* EXCERPTED RECORDS:

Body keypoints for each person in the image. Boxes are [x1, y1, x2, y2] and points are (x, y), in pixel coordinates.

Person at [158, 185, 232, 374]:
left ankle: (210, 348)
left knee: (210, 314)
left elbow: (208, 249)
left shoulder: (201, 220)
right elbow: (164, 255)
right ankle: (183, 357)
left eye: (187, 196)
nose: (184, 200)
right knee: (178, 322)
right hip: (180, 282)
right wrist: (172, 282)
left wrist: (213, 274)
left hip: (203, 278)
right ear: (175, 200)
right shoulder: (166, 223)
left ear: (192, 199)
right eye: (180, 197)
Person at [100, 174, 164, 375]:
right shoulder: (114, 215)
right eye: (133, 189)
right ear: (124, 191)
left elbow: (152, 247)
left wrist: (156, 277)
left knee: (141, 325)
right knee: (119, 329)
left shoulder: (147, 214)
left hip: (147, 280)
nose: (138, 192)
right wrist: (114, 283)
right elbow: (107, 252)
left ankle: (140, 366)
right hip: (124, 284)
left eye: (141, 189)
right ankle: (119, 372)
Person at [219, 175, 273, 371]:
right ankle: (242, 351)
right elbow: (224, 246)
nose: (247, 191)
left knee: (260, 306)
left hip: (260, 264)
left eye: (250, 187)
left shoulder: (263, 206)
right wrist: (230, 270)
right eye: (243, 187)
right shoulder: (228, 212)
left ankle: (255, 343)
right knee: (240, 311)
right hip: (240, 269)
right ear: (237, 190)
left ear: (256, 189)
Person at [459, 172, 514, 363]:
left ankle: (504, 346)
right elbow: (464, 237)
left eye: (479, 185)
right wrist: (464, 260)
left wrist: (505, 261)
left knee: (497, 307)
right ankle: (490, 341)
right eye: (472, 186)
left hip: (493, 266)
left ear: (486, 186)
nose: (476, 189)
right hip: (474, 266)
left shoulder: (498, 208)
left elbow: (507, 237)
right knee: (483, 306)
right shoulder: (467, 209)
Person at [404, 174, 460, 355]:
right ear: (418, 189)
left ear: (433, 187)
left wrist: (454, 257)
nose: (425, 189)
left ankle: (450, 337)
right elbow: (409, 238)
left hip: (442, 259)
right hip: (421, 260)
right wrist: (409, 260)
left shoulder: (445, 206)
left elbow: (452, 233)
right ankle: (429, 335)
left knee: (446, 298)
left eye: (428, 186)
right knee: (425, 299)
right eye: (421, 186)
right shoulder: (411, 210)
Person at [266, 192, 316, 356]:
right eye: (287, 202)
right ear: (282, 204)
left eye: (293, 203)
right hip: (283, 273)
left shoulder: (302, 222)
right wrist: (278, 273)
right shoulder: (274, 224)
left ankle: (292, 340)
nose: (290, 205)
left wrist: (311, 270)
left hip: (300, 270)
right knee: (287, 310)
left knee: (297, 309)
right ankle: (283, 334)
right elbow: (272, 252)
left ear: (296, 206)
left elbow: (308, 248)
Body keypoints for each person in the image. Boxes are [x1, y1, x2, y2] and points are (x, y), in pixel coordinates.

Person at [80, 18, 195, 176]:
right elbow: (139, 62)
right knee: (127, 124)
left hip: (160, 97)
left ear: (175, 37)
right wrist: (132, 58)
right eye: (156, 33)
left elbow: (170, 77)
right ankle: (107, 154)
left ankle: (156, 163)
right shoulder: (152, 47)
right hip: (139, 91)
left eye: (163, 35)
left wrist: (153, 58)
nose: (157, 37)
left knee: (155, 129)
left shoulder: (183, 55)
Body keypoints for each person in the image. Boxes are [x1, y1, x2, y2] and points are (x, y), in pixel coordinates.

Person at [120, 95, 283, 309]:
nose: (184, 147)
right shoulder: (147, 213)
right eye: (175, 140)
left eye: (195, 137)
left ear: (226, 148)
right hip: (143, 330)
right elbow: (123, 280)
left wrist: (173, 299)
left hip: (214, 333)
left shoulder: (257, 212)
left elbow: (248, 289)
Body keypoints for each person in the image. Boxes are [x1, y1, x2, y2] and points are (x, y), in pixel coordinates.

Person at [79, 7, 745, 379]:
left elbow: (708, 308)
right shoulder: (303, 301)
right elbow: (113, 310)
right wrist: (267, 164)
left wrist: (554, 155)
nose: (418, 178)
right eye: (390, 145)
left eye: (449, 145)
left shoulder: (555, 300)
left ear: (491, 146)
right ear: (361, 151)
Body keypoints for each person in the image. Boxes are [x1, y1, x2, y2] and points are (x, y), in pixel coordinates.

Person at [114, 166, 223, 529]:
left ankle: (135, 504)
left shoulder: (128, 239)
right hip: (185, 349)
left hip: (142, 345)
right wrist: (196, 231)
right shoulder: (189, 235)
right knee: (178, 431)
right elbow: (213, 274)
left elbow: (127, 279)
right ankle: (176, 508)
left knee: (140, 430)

* WHAT IS REQUIRED: Count every line in the listing that holds the word "nose". Report the count and nothing else.

* OUTPUT OF THE EXERCISE: 9